Segment Open

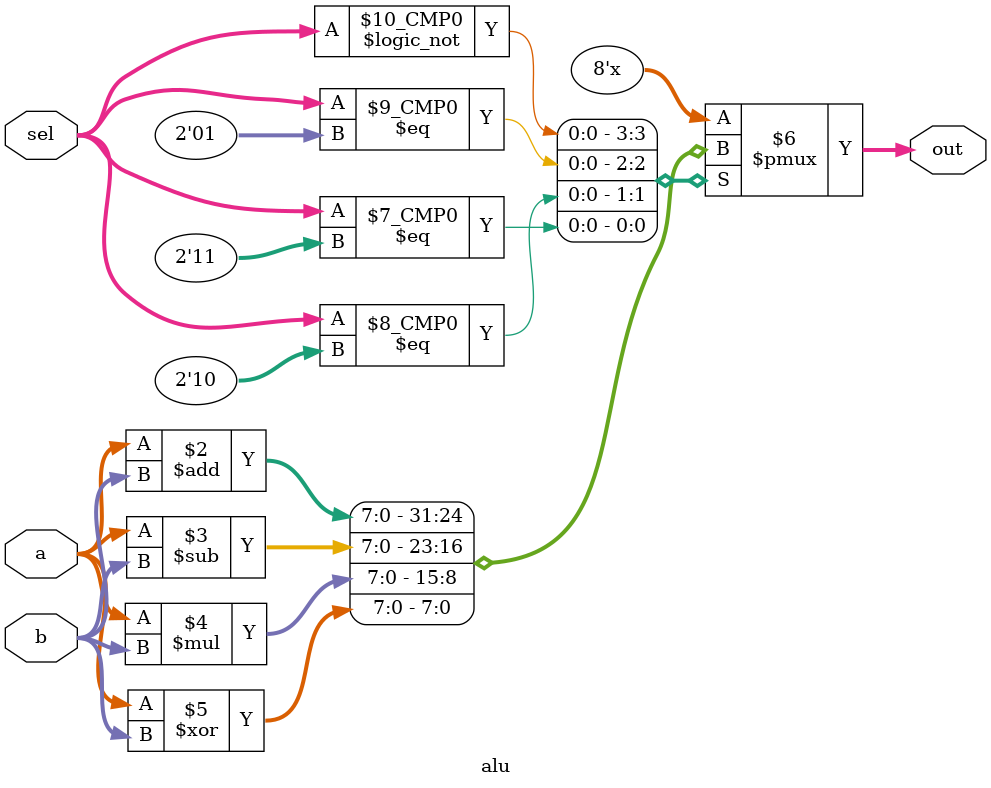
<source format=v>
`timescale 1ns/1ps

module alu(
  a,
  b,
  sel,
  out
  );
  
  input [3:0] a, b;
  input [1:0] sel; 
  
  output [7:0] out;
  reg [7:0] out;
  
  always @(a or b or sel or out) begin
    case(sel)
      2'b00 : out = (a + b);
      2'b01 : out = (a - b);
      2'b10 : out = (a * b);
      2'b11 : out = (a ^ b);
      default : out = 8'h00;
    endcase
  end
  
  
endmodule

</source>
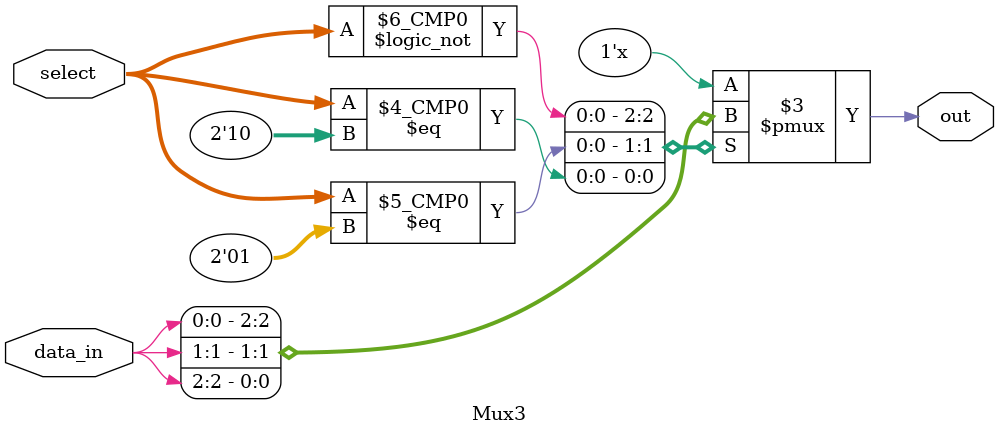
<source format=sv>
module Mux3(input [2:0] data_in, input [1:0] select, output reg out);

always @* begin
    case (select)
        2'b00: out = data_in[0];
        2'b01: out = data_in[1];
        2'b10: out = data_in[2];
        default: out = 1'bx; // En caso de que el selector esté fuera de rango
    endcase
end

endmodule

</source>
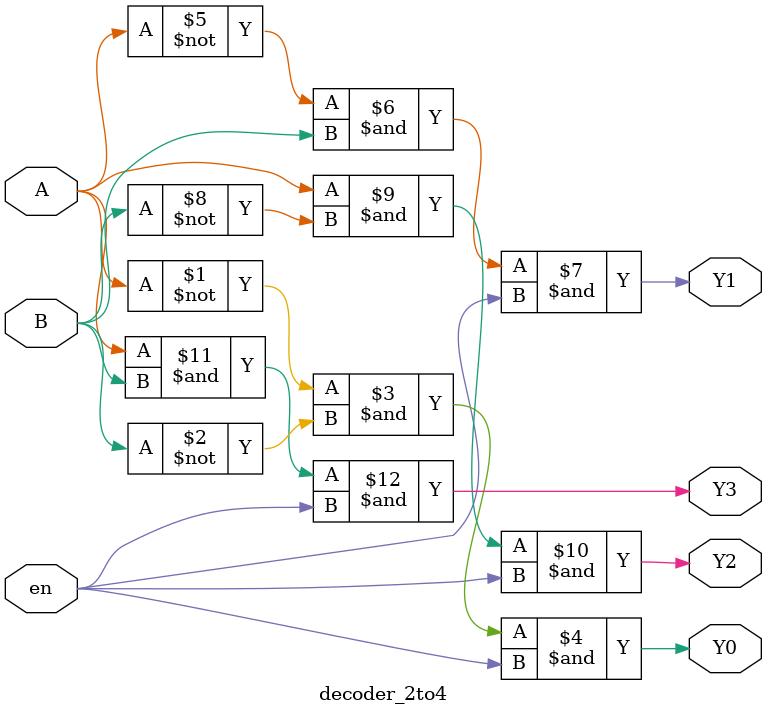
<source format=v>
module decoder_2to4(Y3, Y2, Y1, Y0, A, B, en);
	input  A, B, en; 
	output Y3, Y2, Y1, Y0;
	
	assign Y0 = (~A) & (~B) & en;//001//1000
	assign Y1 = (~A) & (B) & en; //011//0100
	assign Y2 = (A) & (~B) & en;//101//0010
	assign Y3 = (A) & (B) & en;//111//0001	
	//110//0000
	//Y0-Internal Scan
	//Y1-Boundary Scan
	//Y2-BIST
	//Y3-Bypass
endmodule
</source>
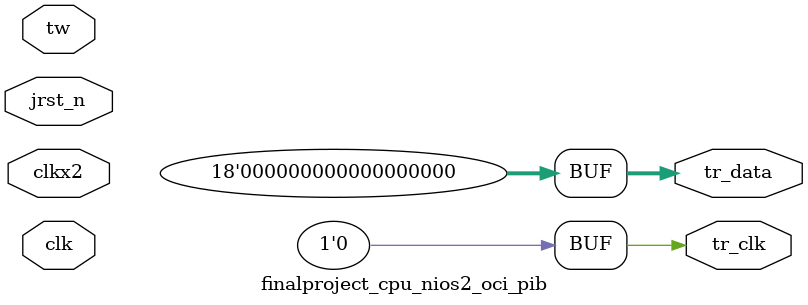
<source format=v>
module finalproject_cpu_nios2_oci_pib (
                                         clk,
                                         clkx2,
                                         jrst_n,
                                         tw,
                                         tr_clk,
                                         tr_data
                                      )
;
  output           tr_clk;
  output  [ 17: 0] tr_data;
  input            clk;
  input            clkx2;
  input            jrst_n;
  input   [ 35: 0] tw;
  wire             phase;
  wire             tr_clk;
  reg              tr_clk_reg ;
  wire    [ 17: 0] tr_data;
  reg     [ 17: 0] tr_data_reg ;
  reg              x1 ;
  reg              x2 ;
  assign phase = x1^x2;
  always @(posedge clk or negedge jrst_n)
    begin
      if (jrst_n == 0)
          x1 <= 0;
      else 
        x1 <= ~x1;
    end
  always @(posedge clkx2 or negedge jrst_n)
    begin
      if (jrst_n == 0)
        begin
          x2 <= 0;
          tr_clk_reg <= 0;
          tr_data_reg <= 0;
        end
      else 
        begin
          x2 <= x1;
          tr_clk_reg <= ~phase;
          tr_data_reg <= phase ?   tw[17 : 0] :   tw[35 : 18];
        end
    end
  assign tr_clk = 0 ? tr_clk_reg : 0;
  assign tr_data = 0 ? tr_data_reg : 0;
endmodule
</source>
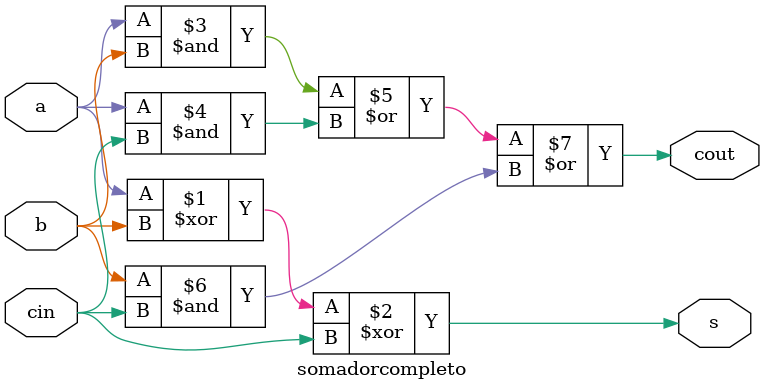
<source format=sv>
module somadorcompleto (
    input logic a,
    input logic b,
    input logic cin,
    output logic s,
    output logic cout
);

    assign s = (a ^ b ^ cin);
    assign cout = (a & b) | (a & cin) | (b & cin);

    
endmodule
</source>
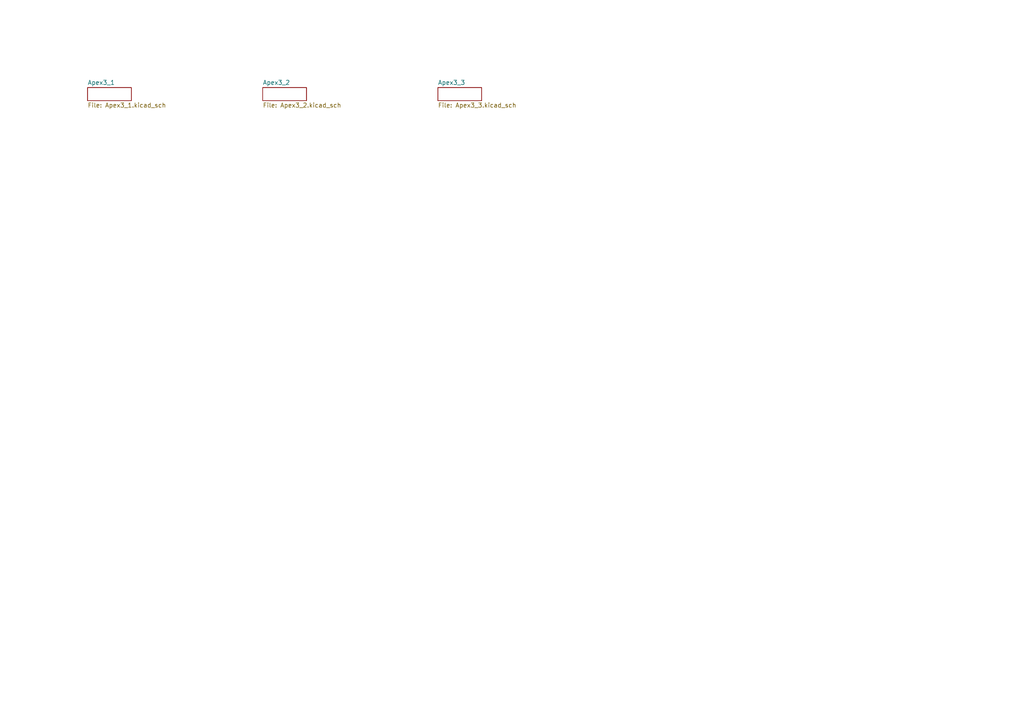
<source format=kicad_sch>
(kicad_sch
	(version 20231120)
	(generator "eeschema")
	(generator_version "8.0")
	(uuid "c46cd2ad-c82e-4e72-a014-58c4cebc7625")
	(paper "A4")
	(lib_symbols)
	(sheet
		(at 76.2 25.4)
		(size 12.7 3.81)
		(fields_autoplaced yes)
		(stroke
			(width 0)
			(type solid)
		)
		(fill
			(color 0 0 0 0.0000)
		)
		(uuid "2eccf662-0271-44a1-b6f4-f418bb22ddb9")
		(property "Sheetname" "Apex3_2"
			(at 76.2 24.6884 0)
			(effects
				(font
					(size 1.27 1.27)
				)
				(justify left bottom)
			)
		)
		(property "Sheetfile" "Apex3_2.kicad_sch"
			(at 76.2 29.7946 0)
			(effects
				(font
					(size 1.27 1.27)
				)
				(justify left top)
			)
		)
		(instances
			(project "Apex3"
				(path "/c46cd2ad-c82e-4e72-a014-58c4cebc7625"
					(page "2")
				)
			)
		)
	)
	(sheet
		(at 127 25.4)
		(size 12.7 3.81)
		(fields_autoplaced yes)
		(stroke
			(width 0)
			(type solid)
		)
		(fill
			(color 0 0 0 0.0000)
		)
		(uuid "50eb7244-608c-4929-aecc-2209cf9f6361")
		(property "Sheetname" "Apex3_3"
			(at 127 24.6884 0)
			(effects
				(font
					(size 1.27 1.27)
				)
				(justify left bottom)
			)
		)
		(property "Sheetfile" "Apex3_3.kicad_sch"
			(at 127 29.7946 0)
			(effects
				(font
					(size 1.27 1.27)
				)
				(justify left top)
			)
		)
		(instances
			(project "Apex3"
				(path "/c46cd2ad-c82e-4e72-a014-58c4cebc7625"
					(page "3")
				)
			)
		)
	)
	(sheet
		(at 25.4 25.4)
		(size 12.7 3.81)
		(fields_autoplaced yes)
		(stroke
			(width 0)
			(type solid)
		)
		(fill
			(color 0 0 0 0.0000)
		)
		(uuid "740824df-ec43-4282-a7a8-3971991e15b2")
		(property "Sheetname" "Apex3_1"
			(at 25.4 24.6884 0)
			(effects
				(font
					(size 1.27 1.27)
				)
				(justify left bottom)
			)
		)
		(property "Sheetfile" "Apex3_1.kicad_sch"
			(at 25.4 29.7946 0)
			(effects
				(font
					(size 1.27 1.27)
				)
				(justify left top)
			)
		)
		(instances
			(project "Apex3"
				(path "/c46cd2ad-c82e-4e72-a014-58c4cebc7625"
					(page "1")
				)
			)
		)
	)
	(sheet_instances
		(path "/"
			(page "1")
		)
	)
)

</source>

Segment Closed

__Task instructions__
If pictures appear among the records, do not carry them over; retype the rest exactly.

__Response to the exercise__
<source format=v>
`timescale 1ns/1ps

module alu(
  a,
  b,
  sel,
  out
  );
  
  input [3:0] a, b;
  input [1:0] sel; 
  
  output [7:0] out;
  reg [7:0] out;
  
  always @(a or b or sel or out) begin
    case(sel)
      2'b00 : out = (a + b);
      2'b01 : out = (a - b);
      2'b10 : out = (a * b);
      2'b11 : out = (a ^ b);
      default : out = 8'h00;
    endcase
  end
  
  
endmodule

</source>
<source format=sv>
module Mux3(input [2:0] data_in, input [1:0] select, output reg out);

always @* begin
    case (select)
        2'b00: out = data_in[0];
        2'b01: out = data_in[1];
        2'b10: out = data_in[2];
        default: out = 1'bx; // En caso de que el selector esté fuera de rango
    endcase
end

endmodule

</source>
<source format=v>
module decoder_2to4(Y3, Y2, Y1, Y0, A, B, en);
	input  A, B, en; 
	output Y3, Y2, Y1, Y0;
	
	assign Y0 = (~A) & (~B) & en;//001//1000
	assign Y1 = (~A) & (B) & en; //011//0100
	assign Y2 = (A) & (~B) & en;//101//0010
	assign Y3 = (A) & (B) & en;//111//0001	
	//110//0000
	//Y0-Internal Scan
	//Y1-Boundary Scan
	//Y2-BIST
	//Y3-Bypass
endmodule
</source>
<source format=v>
module finalproject_cpu_nios2_oci_pib (
                                         clk,
                                         clkx2,
                                         jrst_n,
                                         tw,
                                         tr_clk,
                                         tr_data
                                      )
;
  output           tr_clk;
  output  [ 17: 0] tr_data;
  input            clk;
  input            clkx2;
  input            jrst_n;
  input   [ 35: 0] tw;
  wire             phase;
  wire             tr_clk;
  reg              tr_clk_reg ;
  wire    [ 17: 0] tr_data;
  reg     [ 17: 0] tr_data_reg ;
  reg              x1 ;
  reg              x2 ;
  assign phase = x1^x2;
  always @(posedge clk or negedge jrst_n)
    begin
      if (jrst_n == 0)
          x1 <= 0;
      else 
        x1 <= ~x1;
    end
  always @(posedge clkx2 or negedge jrst_n)
    begin
      if (jrst_n == 0)
        begin
          x2 <= 0;
          tr_clk_reg <= 0;
          tr_data_reg <= 0;
        end
      else 
        begin
          x2 <= x1;
          tr_clk_reg <= ~phase;
          tr_data_reg <= phase ?   tw[17 : 0] :   tw[35 : 18];
        end
    end
  assign tr_clk = 0 ? tr_clk_reg : 0;
  assign tr_data = 0 ? tr_data_reg : 0;
endmodule
</source>
<source format=sv>
module somadorcompleto (
    input logic a,
    input logic b,
    input logic cin,
    output logic s,
    output logic cout
);

    assign s = (a ^ b ^ cin);
    assign cout = (a & b) | (a & cin) | (b & cin);

    
endmodule
</source>
<source format=kicad_sch>
(kicad_sch
	(version 20231120)
	(generator "eeschema")
	(generator_version "8.0")
	(uuid "c46cd2ad-c82e-4e72-a014-58c4cebc7625")
	(paper "A4")
	(lib_symbols)
	(sheet
		(at 76.2 25.4)
		(size 12.7 3.81)
		(fields_autoplaced yes)
		(stroke
			(width 0)
			(type solid)
		)
		(fill
			(color 0 0 0 0.0000)
		)
		(uuid "2eccf662-0271-44a1-b6f4-f418bb22ddb9")
		(property "Sheetname" "Apex3_2"
			(at 76.2 24.6884 0)
			(effects
				(font
					(size 1.27 1.27)
				)
				(justify left bottom)
			)
		)
		(property "Sheetfile" "Apex3_2.kicad_sch"
			(at 76.2 29.7946 0)
			(effects
				(font
					(size 1.27 1.27)
				)
				(justify left top)
			)
		)
		(instances
			(project "Apex3"
				(path "/c46cd2ad-c82e-4e72-a014-58c4cebc7625"
					(page "2")
				)
			)
		)
	)
	(sheet
		(at 127 25.4)
		(size 12.7 3.81)
		(fields_autoplaced yes)
		(stroke
			(width 0)
			(type solid)
		)
		(fill
			(color 0 0 0 0.0000)
		)
		(uuid "50eb7244-608c-4929-aecc-2209cf9f6361")
		(property "Sheetname" "Apex3_3"
			(at 127 24.6884 0)
			(effects
				(font
					(size 1.27 1.27)
				)
				(justify left bottom)
			)
		)
		(property "Sheetfile" "Apex3_3.kicad_sch"
			(at 127 29.7946 0)
			(effects
				(font
					(size 1.27 1.27)
				)
				(justify left top)
			)
		)
		(instances
			(project "Apex3"
				(path "/c46cd2ad-c82e-4e72-a014-58c4cebc7625"
					(page "3")
				)
			)
		)
	)
	(sheet
		(at 25.4 25.4)
		(size 12.7 3.81)
		(fields_autoplaced yes)
		(stroke
			(width 0)
			(type solid)
		)
		(fill
			(color 0 0 0 0.0000)
		)
		(uuid "740824df-ec43-4282-a7a8-3971991e15b2")
		(property "Sheetname" "Apex3_1"
			(at 25.4 24.6884 0)
			(effects
				(font
					(size 1.27 1.27)
				)
				(justify left bottom)
			)
		)
		(property "Sheetfile" "Apex3_1.kicad_sch"
			(at 25.4 29.7946 0)
			(effects
				(font
					(size 1.27 1.27)
				)
				(justify left top)
			)
		)
		(instances
			(project "Apex3"
				(path "/c46cd2ad-c82e-4e72-a014-58c4cebc7625"
					(page "1")
				)
			)
		)
	)
	(sheet_instances
		(path "/"
			(page "1")
		)
	)
)

</source>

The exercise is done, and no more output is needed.